● **Exercise goal**: For each entry below, copy the text exactly and leave out any picture.

(Page-level text extractions)
::::::::
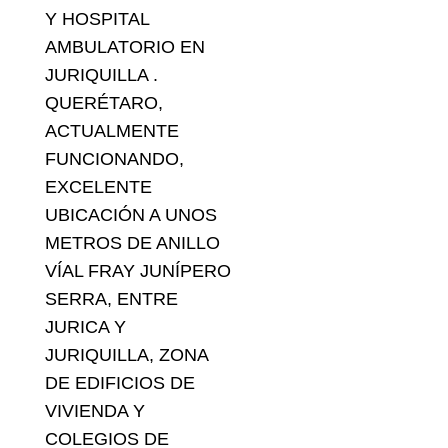
Y HOSPITAL
AMBULATORIO EN
JURIQUILLA .
QUERÉTARO,
ACTUALMENTE
FUNCIONANDO,
EXCELENTE
UBICACIÓN A UNOS
METROS DE ANILLO
VÍAL FRAY JUNÍPERO
SERRA, ENTRE
JURICA Y
JURIQUILLA, ZONA
DE EDIFICIOS DE
VIVIENDA Y
COLEGIOS DE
::::::::
● **Exercise response**:
Y HOSPITAL
AMBULATORIO EN
JURIQUILLA .
QUERÉTARO,
ACTUALMENTE
FUNCIONANDO,
EXCELENTE
UBICACIÓN A UNOS
METROS DE ANILLO
VÍAL FRAY JUNÍPERO
SERRA, ENTRE
JURICA Y
JURIQUILLA, ZONA
DE EDIFICIOS DE
VIVIENDA Y
COLEGIOS DE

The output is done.